While Karthi Marshan, Principal, marshan.ink is bullish on India’s growing ad numbers, he believes that brands struggle to tell exhilarating stories, despite media's proliferation and the ability to experiment being relatively cheap

Can we expect advertising expenditures in India to stay on a growth trajectory notwithstanding the cash crunch evident in some sectors of the economy and the consequent cutbacks on ad spends?

India spends less than a third of one per cent of GDP on advertising, while developed countries do more than six times that. And if all the psephologists and market analysts are to be believed, this is India's decade and century. As far as advertising spends go, the only way is up. Sure, some sectors are feeling the pain, but that is also par for the course.

On the other hand, there are always new sectors being born and launched with much fanfare each year and a healthy number sustain themselves over the years. I think most brands would spend more if they listened to their trade partners and customers rather than their CFOs and economists.

What do you see as the biggest opportunities in the sector in the year ahead? Do you see marketers leveraging these opportunities?

The consuming classes of India are just about to wake up. The first motorcycle, the first fridge and washing machine, the first AC, the first LED TV – all these are yet to adorn the bulk of Indian homes. But the aspiration of the rising classes is now being matched by their incomes on the one hand and the affordability of these goods on the other. This in itself is a multi-ten thousand crore advertising opportunity.

Alongside this, we will see the development of more marquee properties like the IPL and KPL, which will provide emotionally charged eyeballs by the megaton to advertisers primed to spend on creating awareness and familiarity.

What challenges will marketers face in the year ahead?

The challenge I see is the time it takes for advertisers to wake up to all the waste in digital media. In recent times, we have read about the fraud perpetrated by a major publishing group on its advertisers globally for over seven years, no less. But this isn't the most egregious kind of waste, frankly. Even when the publishers deliver what they promised, based on metrics conveniently defined by them, brands are struggling to see value and efficiency over the medium term.

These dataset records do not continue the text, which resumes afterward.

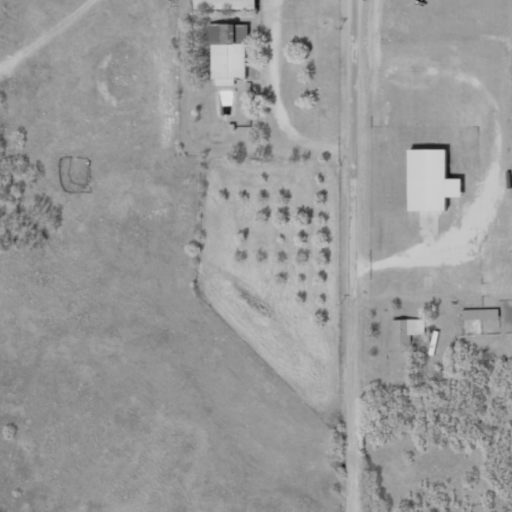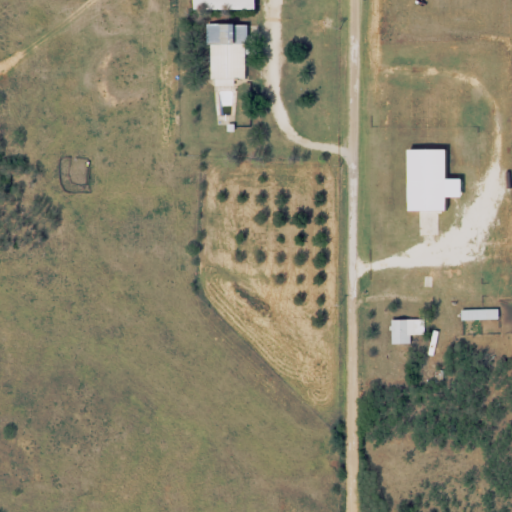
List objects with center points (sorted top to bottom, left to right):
building: (222, 4)
building: (225, 59)
road: (344, 256)
building: (477, 314)
building: (403, 330)
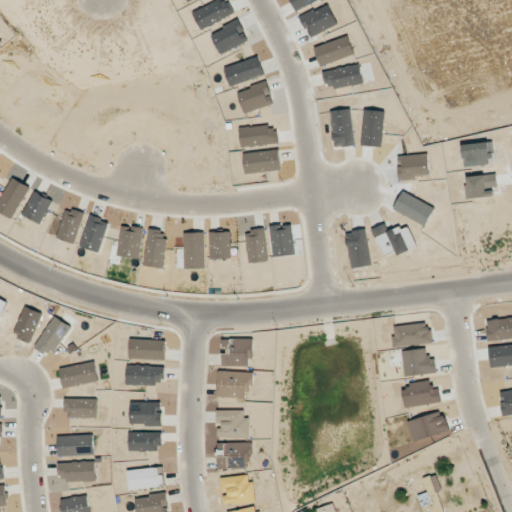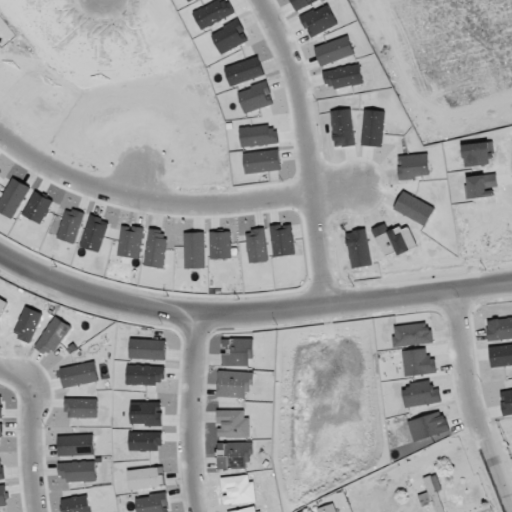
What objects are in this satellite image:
road: (308, 147)
road: (177, 205)
road: (251, 309)
road: (471, 402)
road: (189, 411)
road: (32, 434)
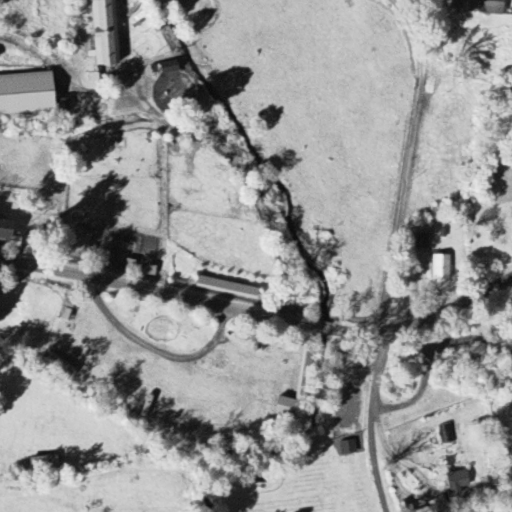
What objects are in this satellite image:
building: (484, 7)
building: (104, 32)
building: (168, 67)
building: (25, 94)
building: (61, 105)
road: (191, 131)
road: (403, 161)
building: (5, 229)
building: (440, 269)
building: (226, 287)
road: (259, 312)
building: (59, 365)
building: (296, 387)
road: (372, 422)
building: (447, 433)
building: (347, 447)
building: (42, 463)
building: (456, 482)
building: (438, 503)
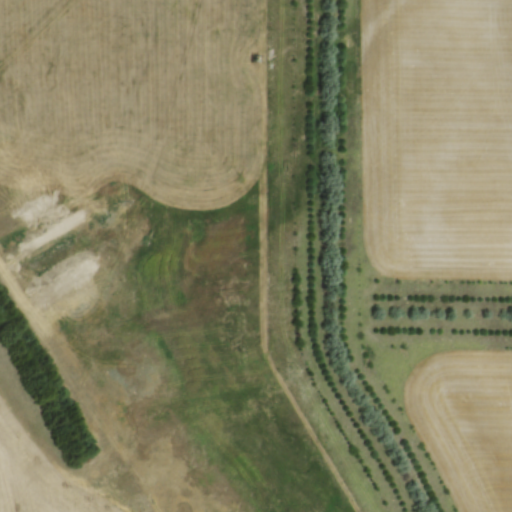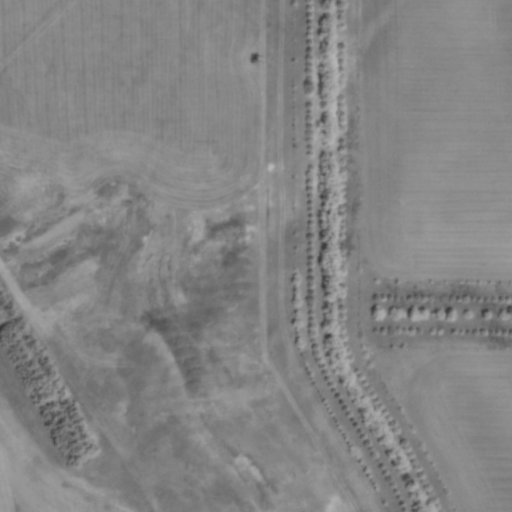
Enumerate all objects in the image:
crop: (452, 191)
crop: (37, 475)
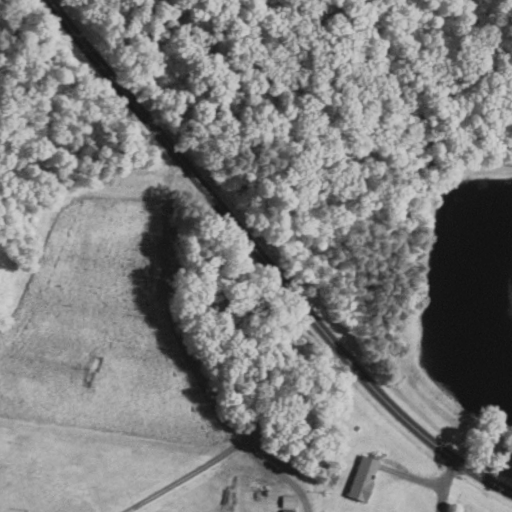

This has squarely to do with the fact that a lot of what masquerades as performance advertising is neither advertising nor does it perform any useful service for the brand. The equivalent of a shabbily dressed pedlar accosting you abruptly on street corners has miraculously gotten a lot of street cred, thanks to lots of cheap money as well as the black nature of the media. I'm waiting for more people to realise and blurt out that the emperor has no clothes on.